Without any of the pictures, transcribe all the lines below exactly.

→ **Available data**:
★ ★ ★ ★
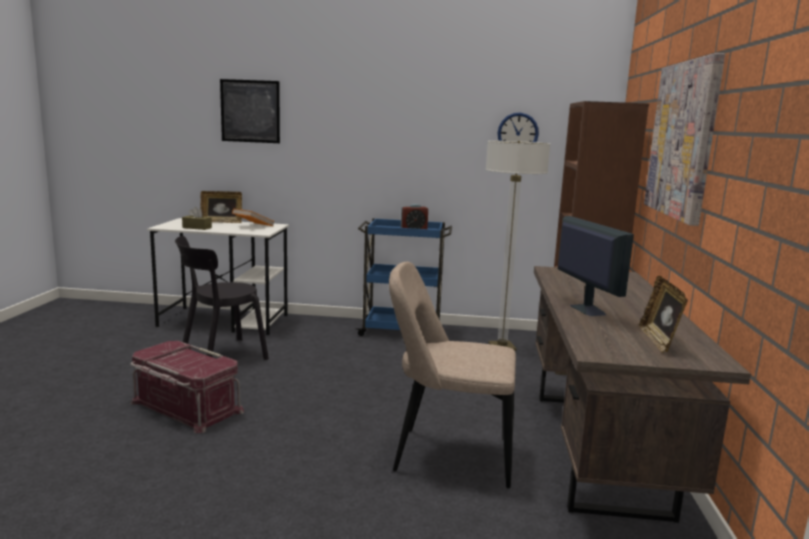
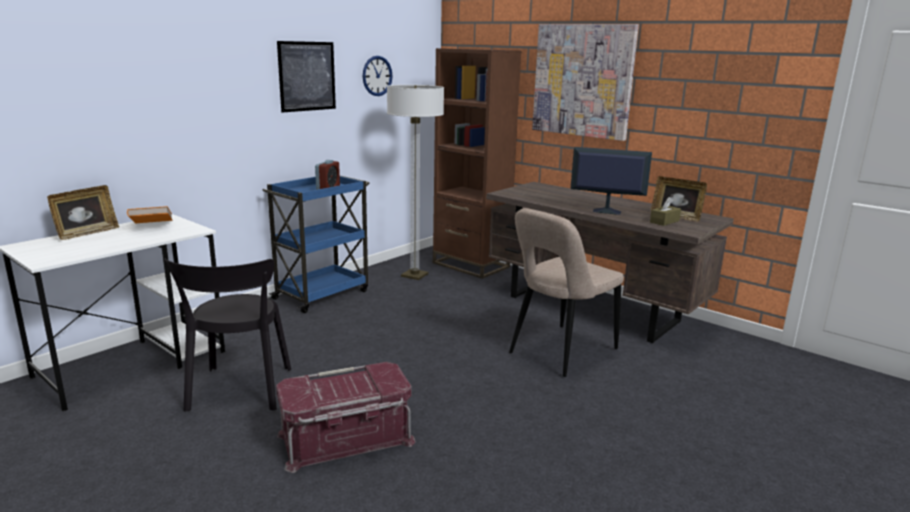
camera: 55 degrees left, 5 degrees up
brown tissue box [182,207,212,230] -> brown tissue box moved to [650,197,681,226]
picture [220,79,280,143] -> picture moved to [277,41,336,113]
★ ★ ★ ★
→ **Your response**:
camera: 55 degrees left, 5 degrees up
brown tissue box [182,207,212,230] -> brown tissue box moved to [650,197,681,226]
picture [220,79,280,143] -> picture moved to [277,41,336,113]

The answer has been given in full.